Sur les frais liés à l’instance :
6. En raison de l’urgence, il y a lieu d’admettre, à titre provisoire, M. E… au bénéfice de l’aide juridictionnelle. Par suite, son avocate peut se prévaloir des dispositions de l’article 37 de la loi du 10 juillet 1991. Il y a lieu, dans les circonstances de l’espèce, sous réserve que Me Pronost, avocate de M. E…, renonce à percevoir la somme correspondant à la part contributive de l’Etat et sous réserve de l’admission définitive de son client à l’aide juridictionnelle, de mettre à la charge de l’Etat la somme de 800 euros à verser à Me Pronost.
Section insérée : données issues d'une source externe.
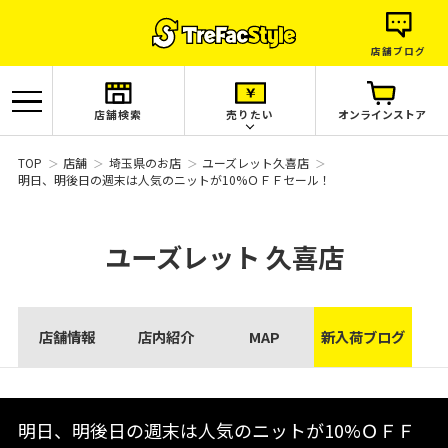
店舗ブログ
店舗検索
売りたい
オンラインストア
TOP
店舗
埼玉県のお店
ユーズレット久喜店
明日、明後日の週末は人気のニットが10%ＯＦＦセール！
ユーズレット
久喜店
店舗情報
店内紹介
MAP
新入荷ブログ
明日、明後日の週末は人気のニットが10%ＯＦＦ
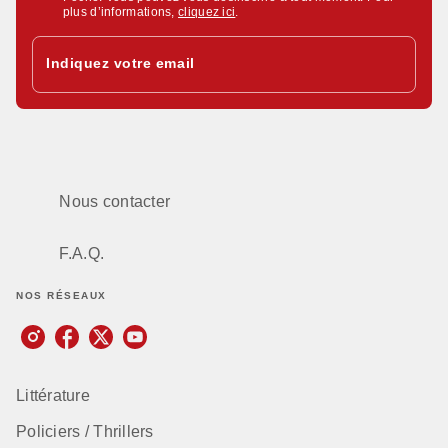
plus d’informations,
cliquez ici
.
Indiquez votre email
Nous contacter
F.A.Q.
NOS RÉSEAUX
Littérature
Policiers / Thrillers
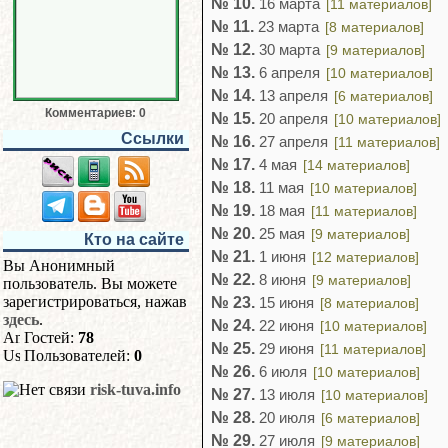
№ 10.
16 марта
[11 материалов]
№ 11.
23 марта
[8 материалов]
№ 12.
30 марта
[9 материалов]
№ 13.
6 апреля
[10 материалов]
№ 14.
13 апреля
[6 материалов]
Комментариев: 0
№ 15.
20 апреля
[10 материалов]
Ссылки
№ 16.
27 апреля
[11 материалов]
№ 17.
4 мая
[14 материалов]
№ 18.
11 мая
[10 материалов]
№ 19.
18 мая
[11 материалов]
№ 20.
25 мая
[9 материалов]
Кто на сайте
№ 21.
1 июня
[12 материалов]
Вы Анонимный
№ 22.
8 июня
[9 материалов]
пользователь. Вы можете
зарегистрироваться, нажав
№ 23.
15 июня
[8 материалов]
здесь
.
№ 24.
22 июня
[10 материалов]
Гостей:
78
№ 25.
29 июня
[11 материалов]
Пользователей:
0
№ 26.
6 июля
[10 материалов]
risk-tuva.info
№ 27.
13 июля
[10 материалов]
№ 28.
20 июля
[6 материалов]
№ 29.
27 июля
[9 материалов]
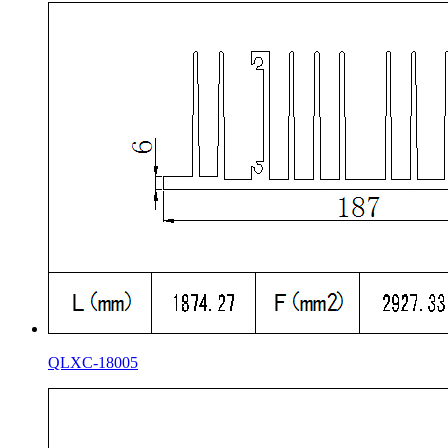
QLXC-18005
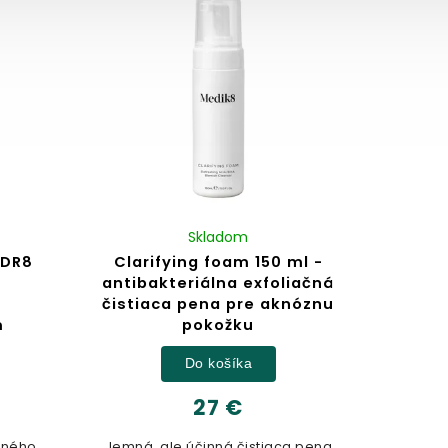
Skladom
YDR8
Clarifying foam 150 ml -
antibakteriálna exfoliačná
čistiaca pena pre aknóznu
m
pokožku
Do košíka
27 €
čného
Jemná, ale účinná čistiaca pena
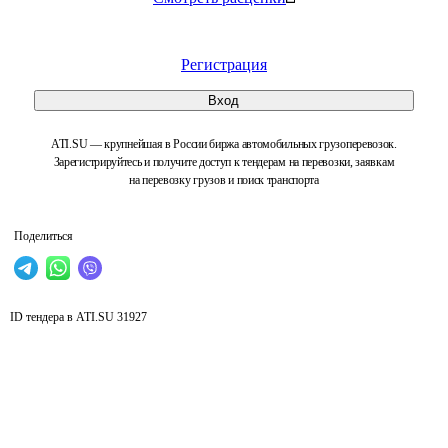
Регистрация
Вход
ATI.SU — крупнейшая в России биржа автомобильных грузоперевозок.
Зарегистрируйтесь и получите доступ к тендерам на перевозки, заявкам
на перевозку грузов и поиск транспорта
Поделиться
ID тендера в ATI.SU
31927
Dans le cas où l’aide juridictionnelle ne serait pas accordée M. E… par le bureau d’aide juridictionnelle, la somme de 800 euros lui sera versée.
O R D O N N E :
Article 1er : M. E… est admis à l’aide juridictionnelle provisoire.
Article 2 : L’exécution de la décision implicite par laquelle la commission de recours contre les refus de visa d’entrée en France a rejeté le recours formé contre les décisions de l’autorité consulaire française à Ankara (Turquie) du 7 mai 2025 refusant de délivrer un visa d’entrée et de long séjour à Mme F… et à ses deux enfants mineurs, A… et D… B… E… au titre de la réunification familiale est suspendue.
Article 3 : Il est enjoint au ministre de l’intérieur de procéder à un nouvel examen des demandes de visa présentées par Mme F… et pour ses deux enfants mineurs D… B… et A… E…, dans un délai de quinze jours à compter de la notification de la présente ordonnance.
Article 4 : Sous réserve de l’admission définitive de M. E… à l’aide juridictionnelle et sous réserve que Me Pronost renonce à percevoir la somme correspondant à la part contributive de l’Etat, l’Etat versera à Me Pronost, avocate de M. E…, une somme de 800 euros (huit cents euros) en application des dispositions du deuxième alinéa de l’article 37 de la loi du 10 juillet 1991. Dans le cas où l’aide juridictionnelle ne serait pas accordée à M. E… par le bureau d’aide juridictionnelle, la somme de 800 euros (huit cents euros) lui sera versée.
Article 5 : La présente ordonnance sera notifiée à M. G… E…, à Mme C… F…, au ministre de l’intérieur et à Me Pronost.
Fait à Nantes, le 17 octobre 2025.
Le juge des référés,
J. DANET
La greffière,
A-L. BOUILLAND
La République mande et ordonne au ministre de l’intérieur en ce qui le concerne ou à tous commissaires de justice à ce requis en ce qui concerne les voies de droit commun contre les parties privées, de pourvoir à l’exécution de la présente décision.